## Complete the following
• a. Answer these questions from the commentary on Monguno and Kyari:
(i) Which agency did Monguno formerly lead?
(ii) What profession does the commentary give for the chief aide to the president?
(iii) According to the commentary, what does Monguno's leaked memo detail?
• b. Carry on the commentary on Monguno and Kyari, starting after its final sentence.

:: Text excerpt

Given his qualification and the strategic portfolio he supervises, Monguno has a legitimate case against Kyari notwithstanding he apparently just realised lately how badly the security apparatuses have been used by a man clearly not qualified officially and technically to command the service chiefs.

Monguno, a retired Army major-general, was the Chief of the Nigeria’s Defence Intelligence Agency. He was on merit appointed to advise and manage our security bureaucracy. But a lawyer who is supposed to concentrate on his job as a chief aid to the president has been overlapping.

The weight of guilt is obviously on the shoulders of the CoS because while Monguno’s leaked memo details Kyari’s meddlesomeness, it is not the very first time we are reading or learning of the CoS overreaching himself and trying to behave as if he is the boss of even the ministers. It took the courage of the NSA to call him out and hopefully, this will bring these excesses to an end.

::::
:: Material shown

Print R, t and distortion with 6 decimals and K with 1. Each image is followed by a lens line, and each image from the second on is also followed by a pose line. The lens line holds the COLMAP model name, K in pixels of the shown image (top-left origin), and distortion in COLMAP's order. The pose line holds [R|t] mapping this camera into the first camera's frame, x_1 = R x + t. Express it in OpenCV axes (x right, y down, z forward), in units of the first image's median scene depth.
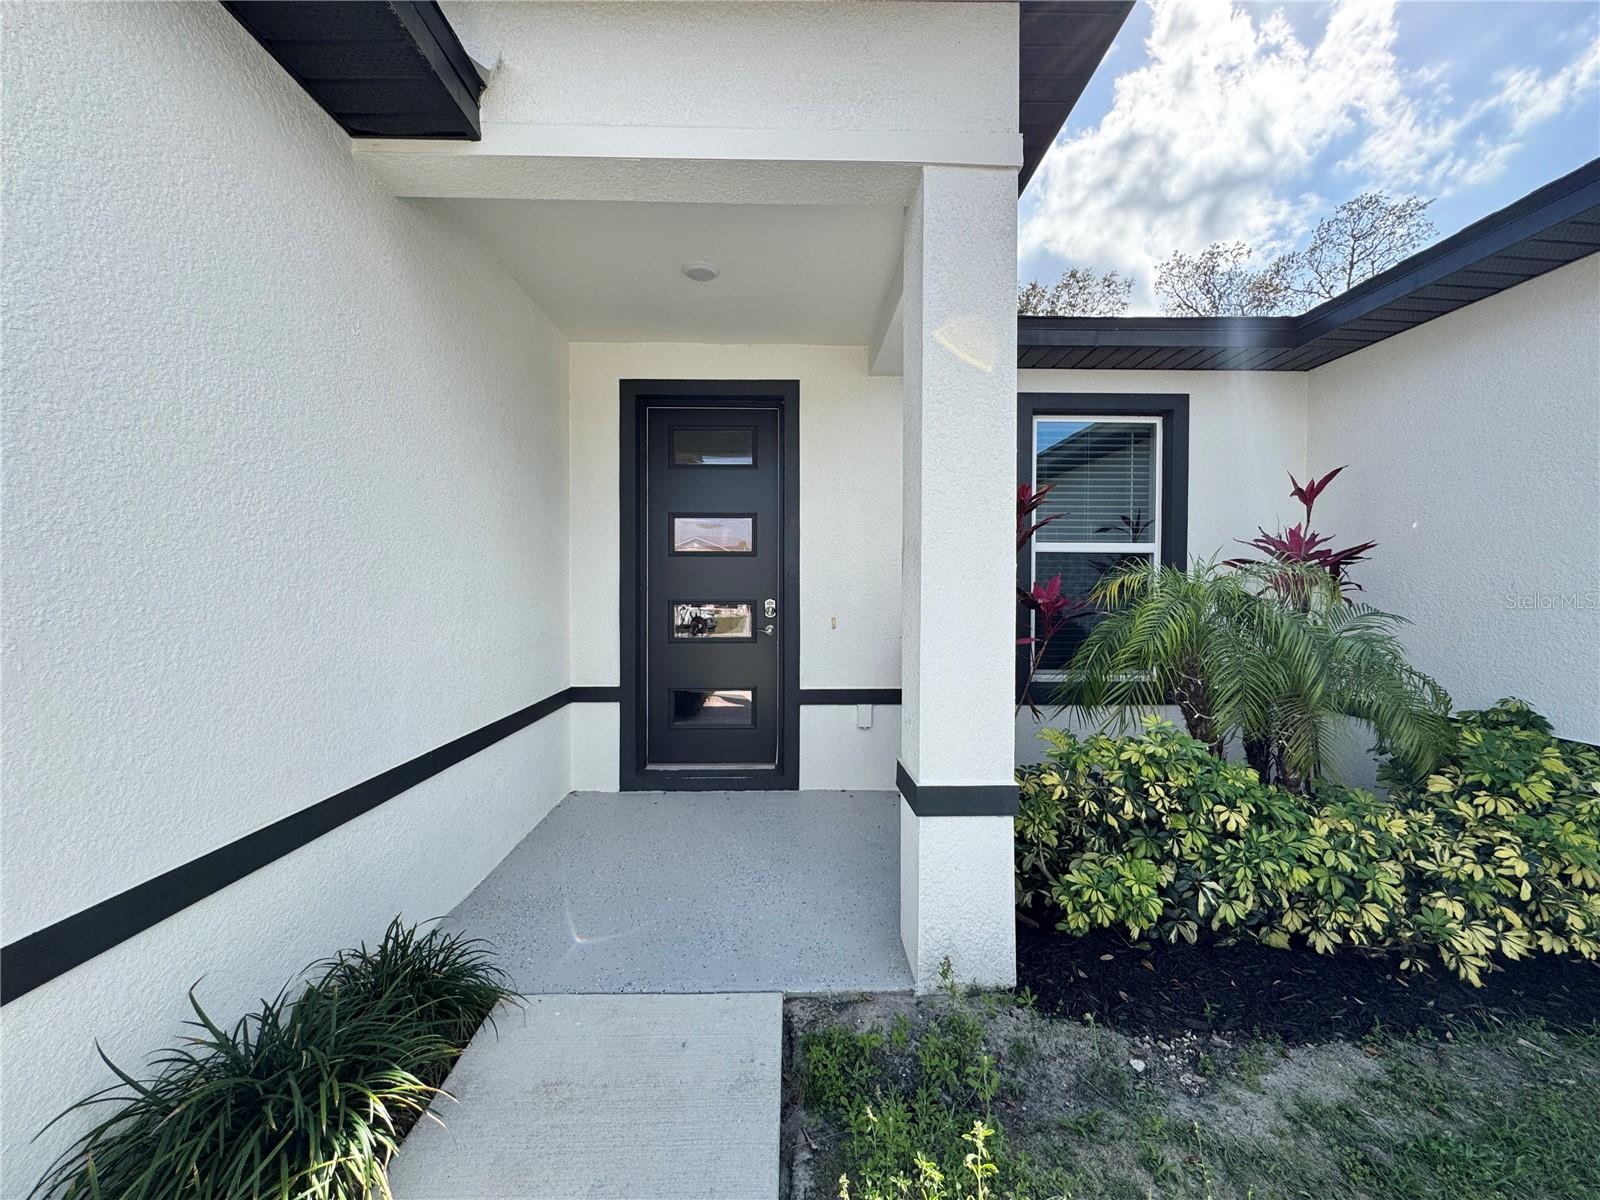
lens RADIAL K [[642.5, 0, 799.5], [0, 642.5, 600.3], [0, 0, 1]] dist [-0.003918, 0.000758]
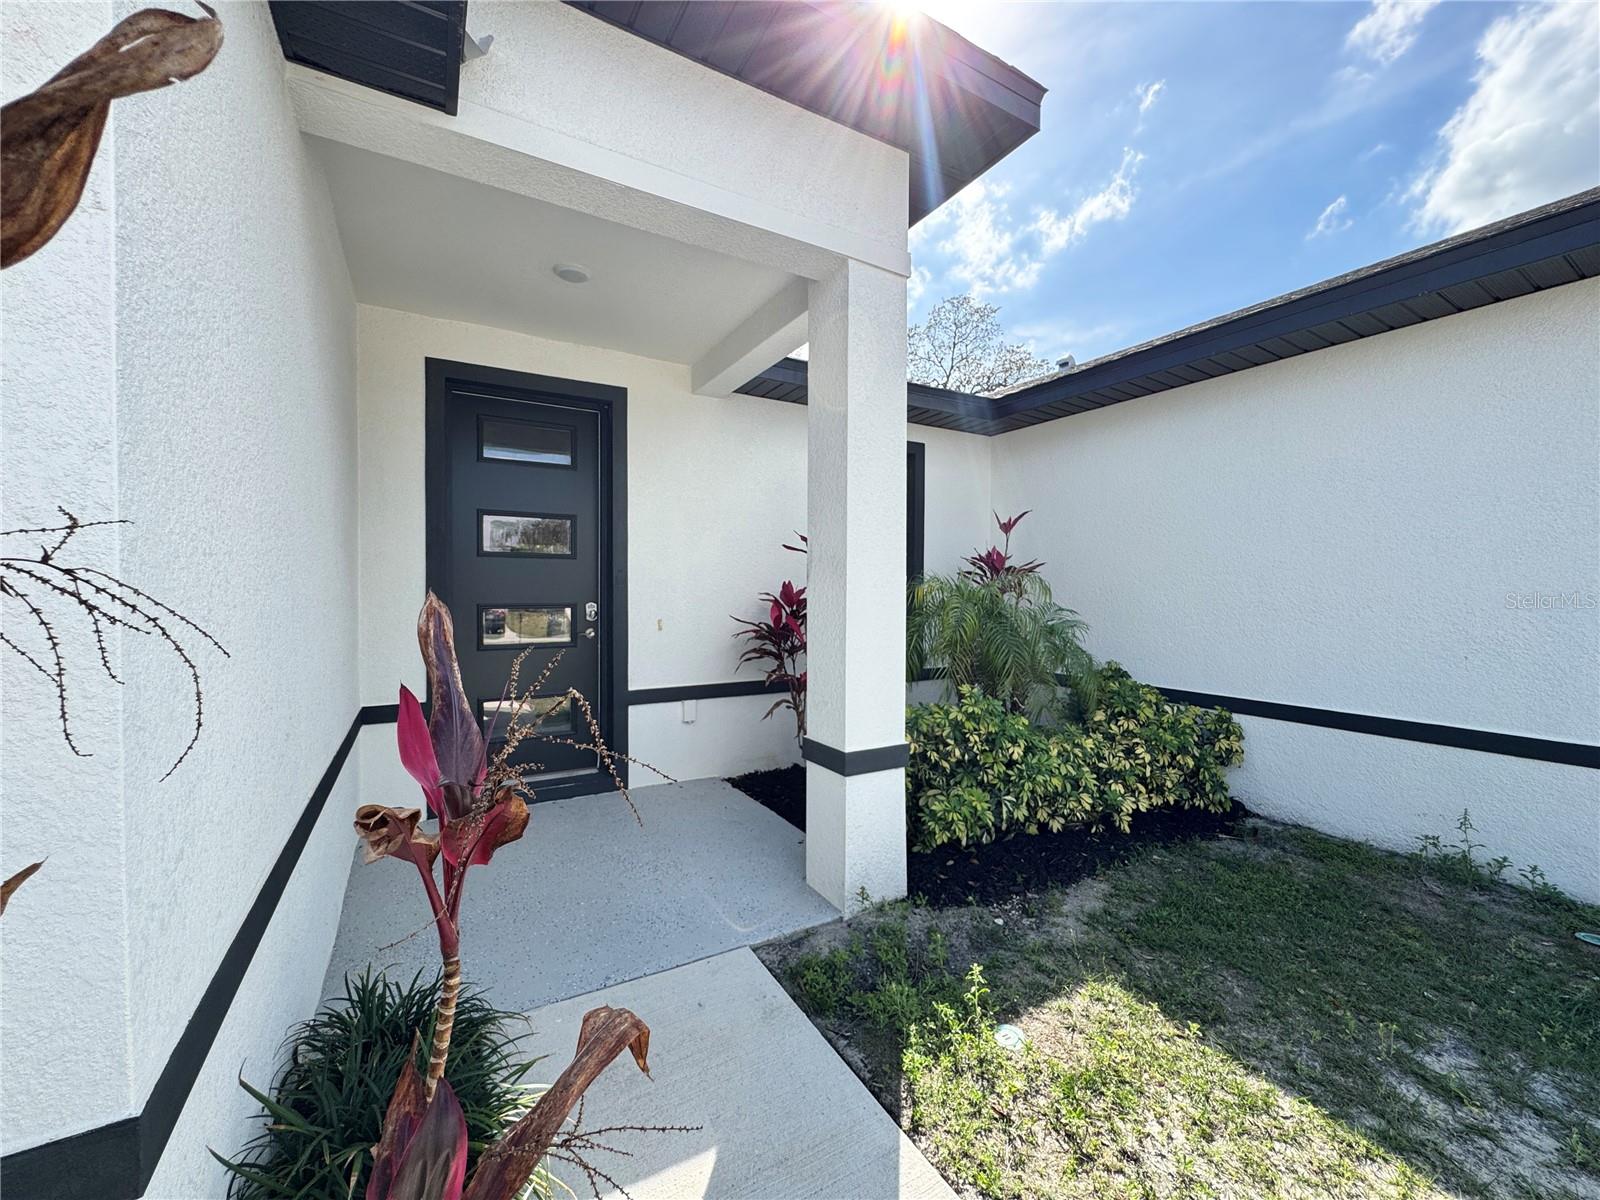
lens RADIAL K [[642.5, 0, 799.5], [0, 642.5, 600.3], [0, 0, 1]] dist [-0.003918, 0.000758]
pose [[0.876413, -0.005548, 0.481529, -0.474774], [0.005380, 0.999984, 0.001728, -0.010419], [-0.481531, 0.001076, 0.876429, -0.052956]]
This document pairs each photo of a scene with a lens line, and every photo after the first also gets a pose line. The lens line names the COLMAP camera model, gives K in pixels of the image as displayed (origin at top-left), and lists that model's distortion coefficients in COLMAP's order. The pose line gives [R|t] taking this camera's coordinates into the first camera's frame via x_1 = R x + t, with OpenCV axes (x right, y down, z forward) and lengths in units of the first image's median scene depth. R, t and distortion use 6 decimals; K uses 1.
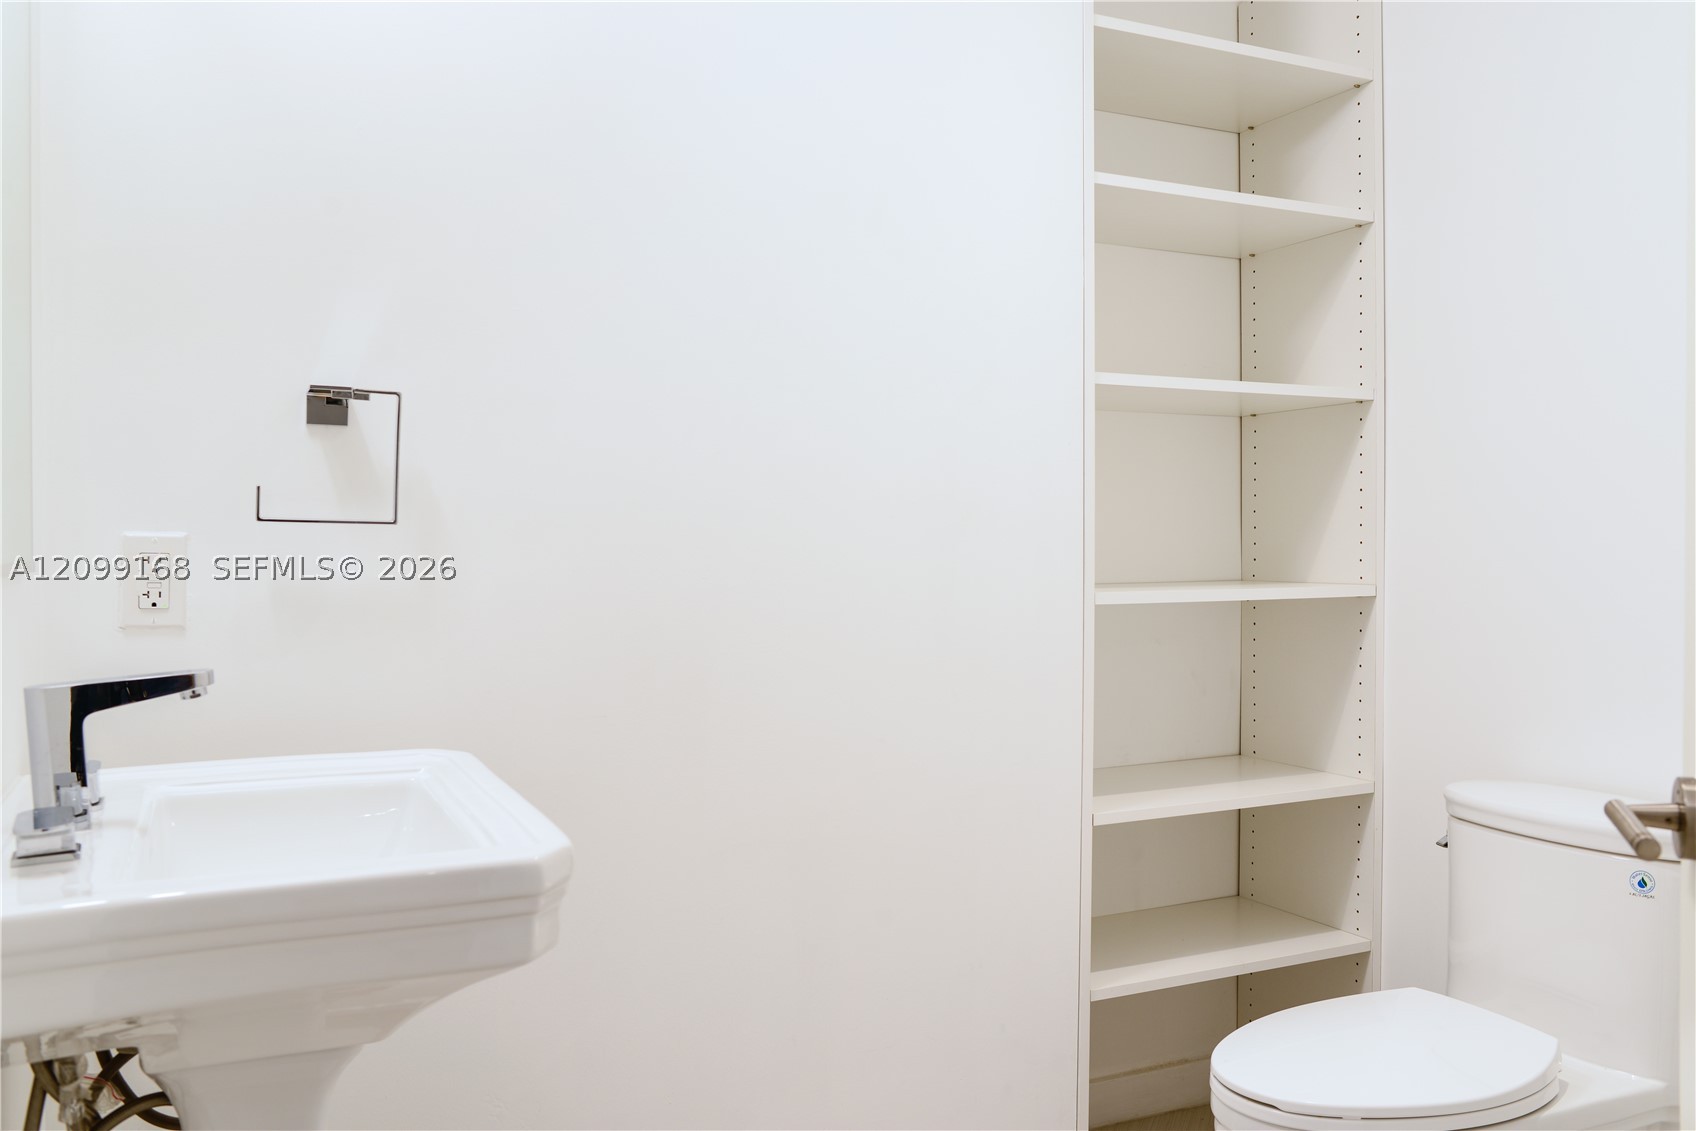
lens RADIAL K [[1357.5, 0, 848.0], [0, 1357.5, 565.5], [0, 0, 1]] dist [-0.083675, 0.076667]
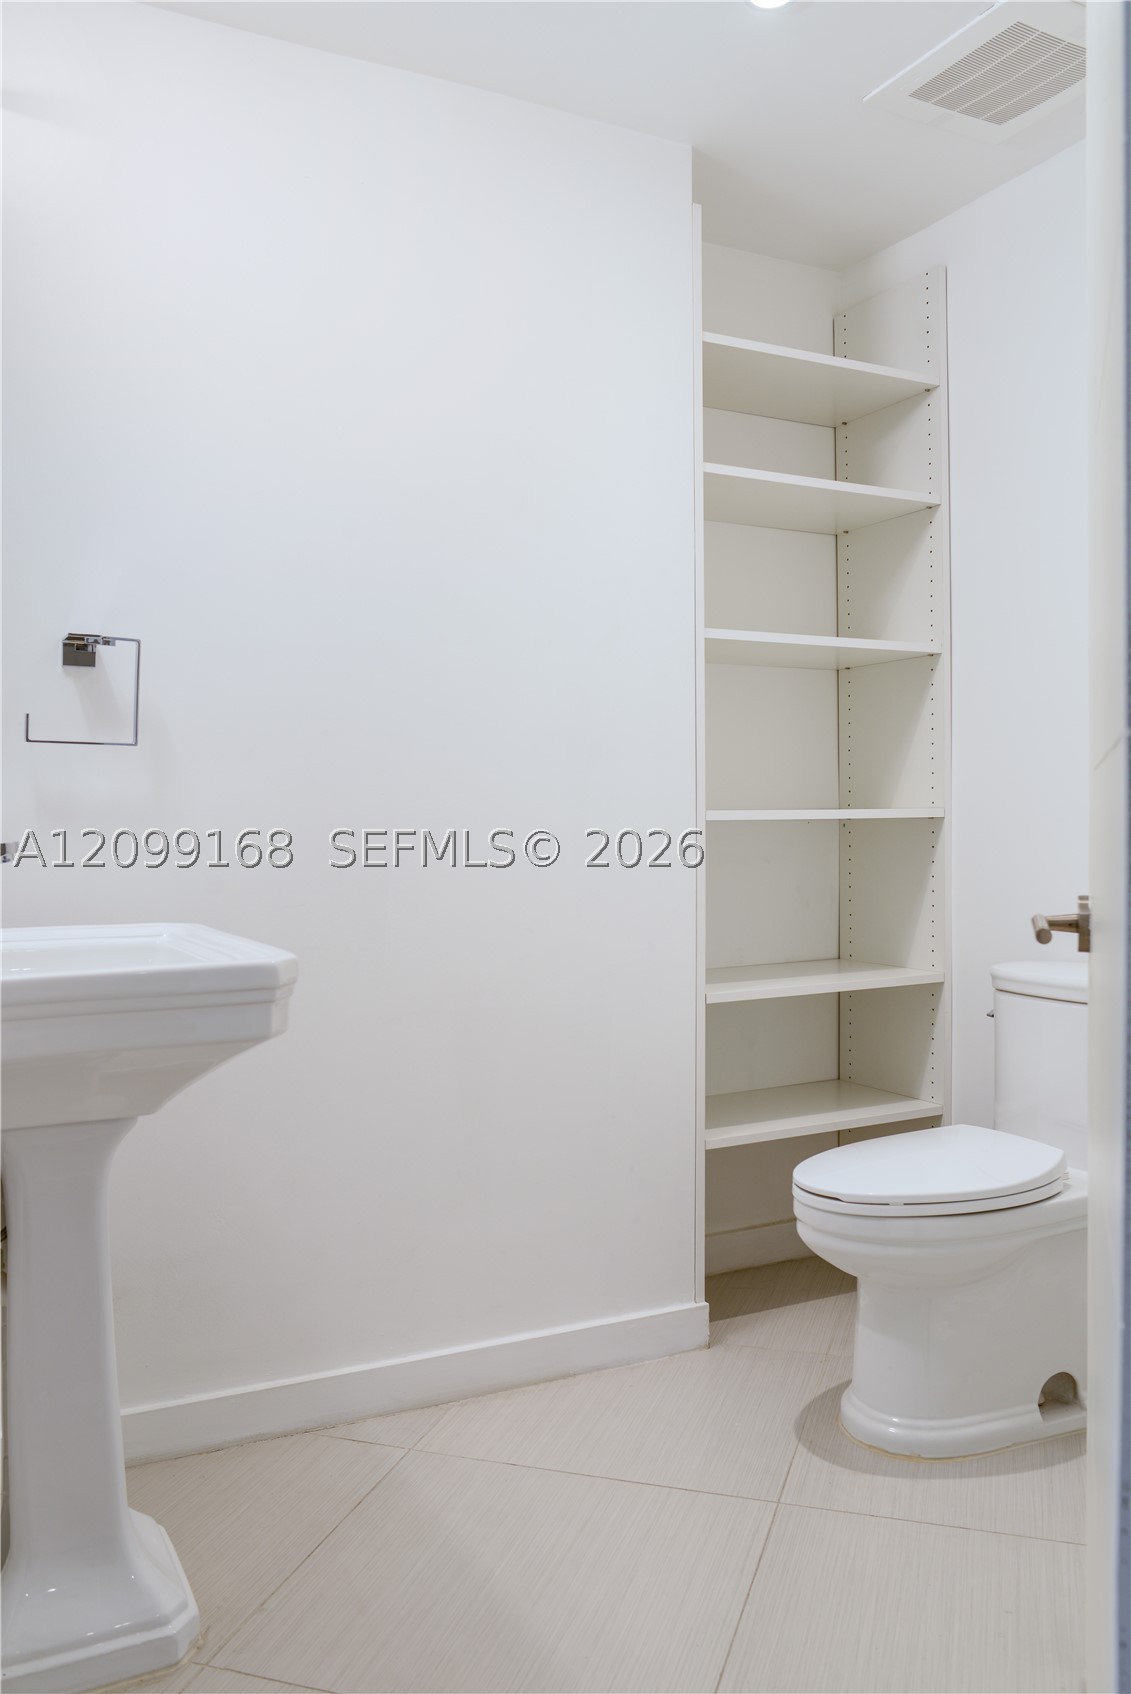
lens RADIAL K [[1355.9, 0, 580.0], [0, 1355.9, 849.2], [0, 0, 1]] dist [-0.083675, 0.076667]
pose [[0.998571, -0.007705, 0.052892, 0.005370], [0.007406, 0.999956, 0.005843, 0.041609], [-0.052935, -0.005443, 0.998583, -0.181018]]
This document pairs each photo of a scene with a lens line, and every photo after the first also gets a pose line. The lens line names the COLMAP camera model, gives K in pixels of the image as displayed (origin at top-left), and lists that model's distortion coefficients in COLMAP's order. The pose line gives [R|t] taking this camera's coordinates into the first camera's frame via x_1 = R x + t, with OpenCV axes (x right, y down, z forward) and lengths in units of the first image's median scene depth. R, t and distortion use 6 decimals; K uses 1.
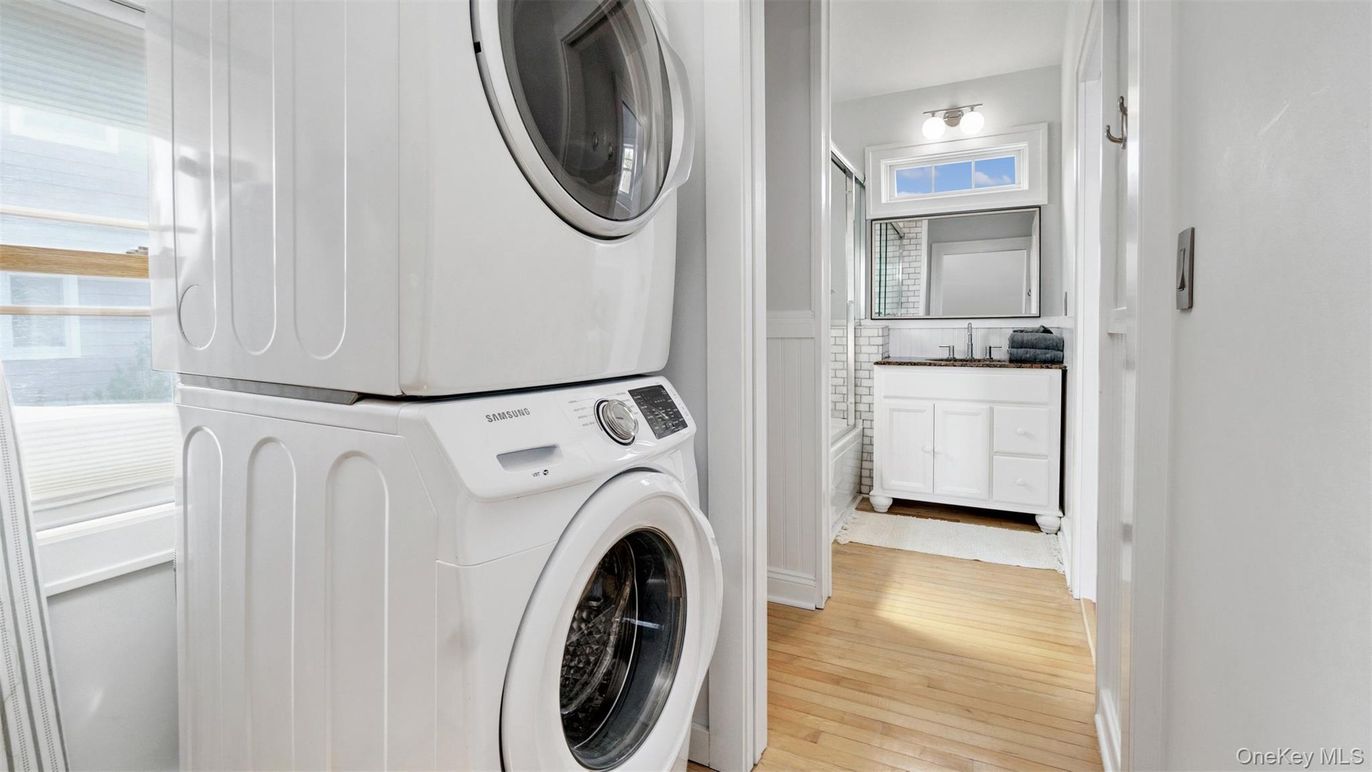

::::

## Answers to each task
• a.
(i) The Nigeria's Defence Intelligence Agency.
(ii) A lawyer.
(iii) Kyari's meddlesomeness.

• b.
According to John Locke, the famous English philosopher and physician, widely regarded as one of the most influential of Enlightenment thinkers, whoever is given absolute power is liable to abuse it. That is the situation playing out in Nigeria’s Aso Rock, today.

The best way to resolve the altercation would be for Mr. President to direct his chief of staff to immediately halt his undue encroachment into the office of the NSA. The NSA should supervise the service chiefs and not the chief of staff. This simple, logical clarity should guide the reporting template in the presidency.